Author: Liam Toner
In this article I want to look at support planning from the starting point that led me to become a Support Planner. I hope to bring forward the positive drivers which lead to self-directed support (SDS) and then to question whether the current development of SDS is in line with these. By doing this I want to argue that support planning can be a powerful tool but question whether its current incarnation allows this to be the case.
I became a Support Planner because I saw it as an opportunity to help people take control of their own lives. By having control of the resources available to meet your needs, you have the ability to make meaningful decisions for yourself regarding support.
The support plan is a tool through which people can take this control. It is one way of somebody identifying what their strengths, goals and support networks are and using these, build a plan for a fulfilling and meaningful life. The starting point is that people can make decisions for themselves and are in fact the best placed to make those decisions. Although obvious, this needs to be made explicit. Support planning in itself isn’t empowering; support planning in a context that assumes people know best about their own life could be.
The role of the Support Planner should therefore be on the most part quite limited. It could include supporting people to find provider costs; it could include explaining the tools that a person could use to make their support plan; it may even include facilitating support planning meetings. The point is that the Support Planner should be in the background providing one of many flexible resources accessible to people. If the basis we are working from is that people can make decisions for themselves it isn’t necessary for a support plan to be built by anyone apart from that person and those who know them best.
The current context however means that the role for the Support Planner is much more extensive. This is explained by three key factors.

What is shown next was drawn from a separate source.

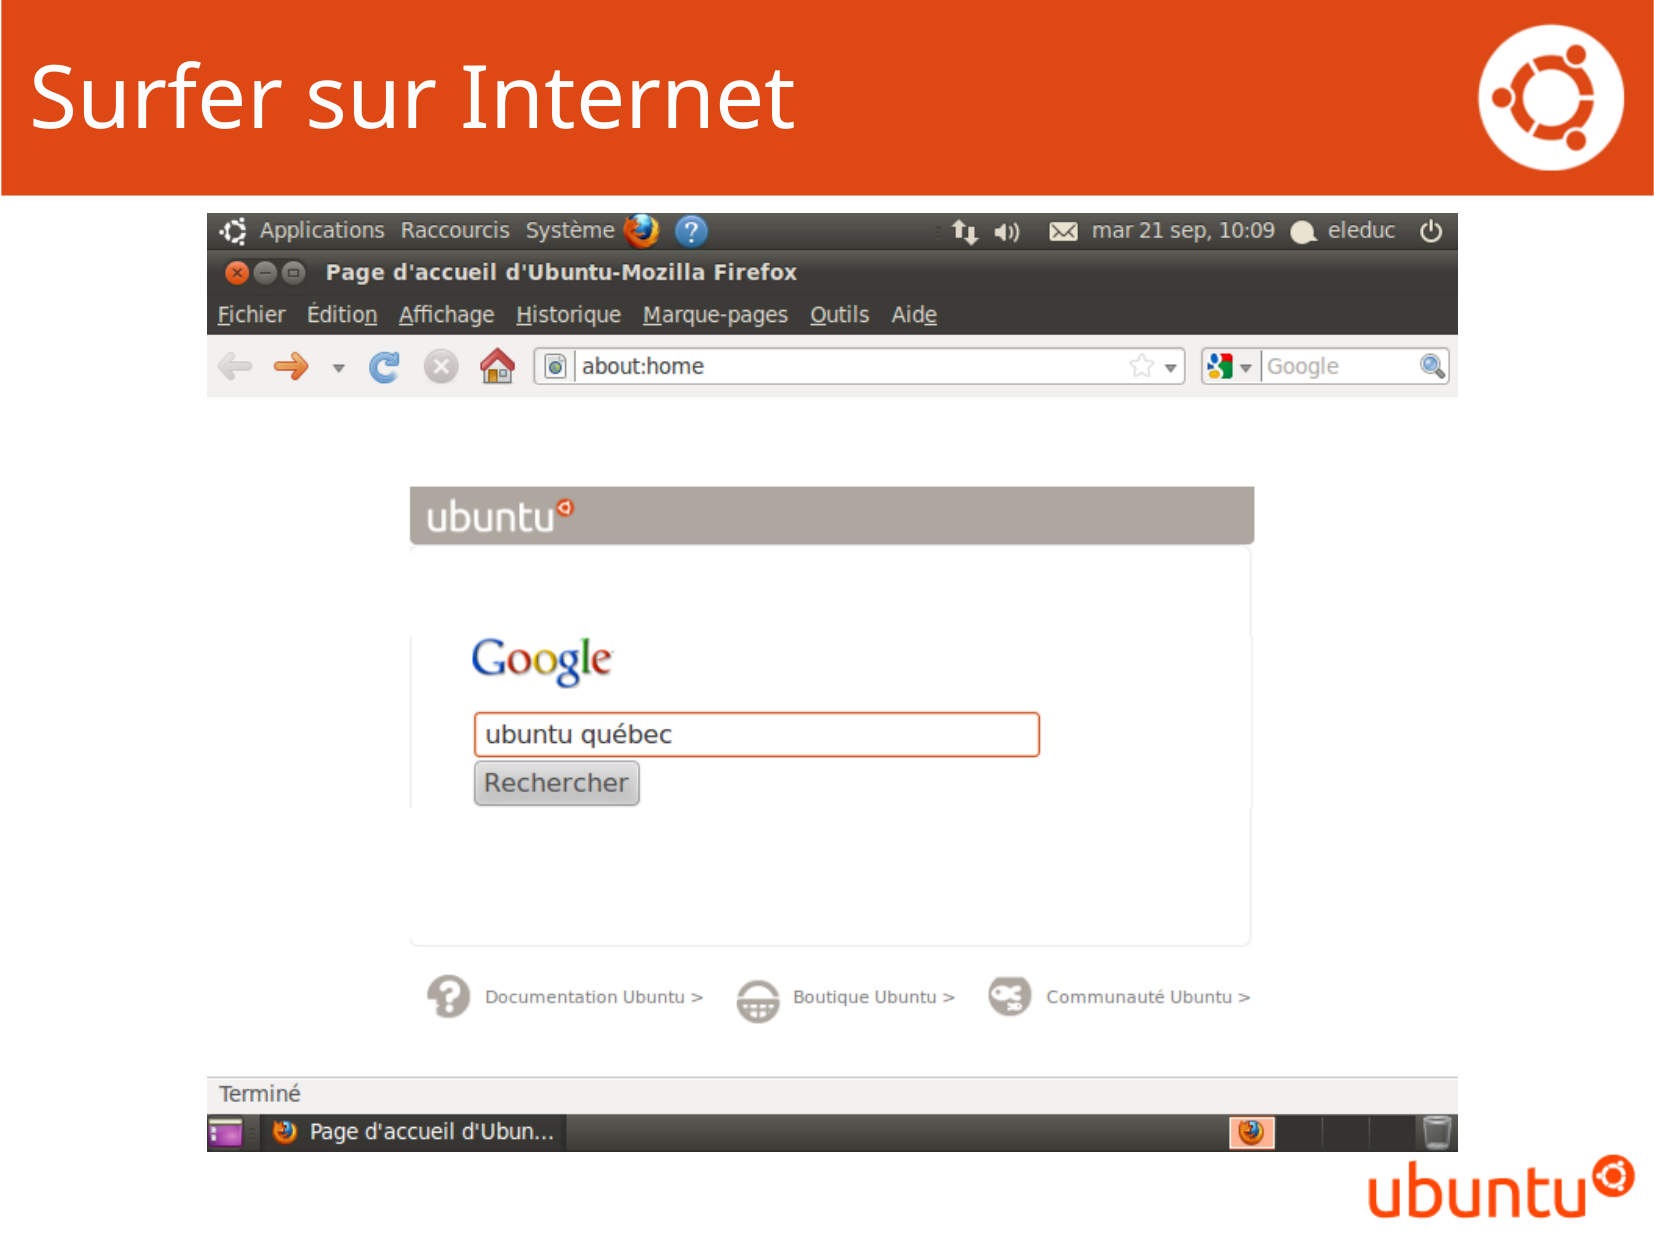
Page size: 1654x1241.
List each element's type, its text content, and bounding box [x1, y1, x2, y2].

Firstly, the process through which support plans are agreed means you need the skills of a planner who knows the system and what decision-makers are looking for. By creating a series of hoops a support plan needs to get through, the current process undervalues people’s capacity to make good decisions for themselves and increases their dependence on a professional. What this means for the service user is that the support plan starts to belong less and less to them and instead becomes a booklet of evidence for a decision-maker.
Secondly, the complexity of the current system means again people are more dependent on a professional who knows that system well. From assessment to having your plan agreed, there are so many unclear processes, procedures, protocols and differing rules for different funding streams that it’s no wonder people feel the need to turn to a Support Planner.
Thirdly, the focus on Support Planners has meant that they are seen as the route through which people plan. This means service users and the system have become overly dependent on professional Support Planners rather than looking for alternative tools to plan. Of course, many Support Planners do excellent jobs but this role shouldn’t be as central as it is. This centrality in itself exacerbates the problems outlined in (1) and (2).
These three reasons mean the Support Planner’s role is far greater than it needs to be. Each of these issues has been built into the system; none are necessary. The complexity and the decision making process don’t need to be as they are, neither does there need to be the current focus on professional Support Planners.
The role of the Support Planner given this context becomes greater and greater. We help navigate the mess of systems and frameworks but more damagingly, we become central to the building of the support plan in order to make it the kind of plan that will get agreed. While this is happening the focus on professional support means the other possible tools and approaches are being neglected. The Support Planner has become the primary and only apparent route to creating a plan.
To address the problems with support planning, we need to look at what underlying principles motivate us and whether our approach is in line with them. The tools themselves don’t help people take control, how they are used and by whom does. As outlined, the current system of support planning isn’t the empowering system of adult social care I think it should be.
A few simple changes may make a large difference to people’s experiences of controlling their own support. Initially, simplifying the system would make a big difference. By making all funding streams easy to understand and having clear sources of information people would not feel as daunted when presented with the task of planning out their support.
Secondly if we trusted peoples’ judgments about their support more we could reduce the level of control decision-makers have. This would allow people to get the support they wanted through a support plan that belonged to them.
Thirdly, we need to move away from support planning as our focus and instead invest in peer support, information sources and community support. By doing this the Support Planner becomes one tool in a planning toolbox. This would allow people to properly take control of their own support in a flexible and empowering way.
I have attempted to sketch the current and possible realities of support planning. If the goal of SDS is for people to take control of their own lives then we need to trust people to make those decisions for themselves. By focusing on Support Planners we are missing the wider variety of tools we should be developing to help people to do this. By looking again at why we are doing what we are doing hopefully we can ensure the future of SDS better reflects the principles that inspired it.
The publisher is The Centre for Welfare Reform.
The Key to Support Planning © Liam Toner 2011.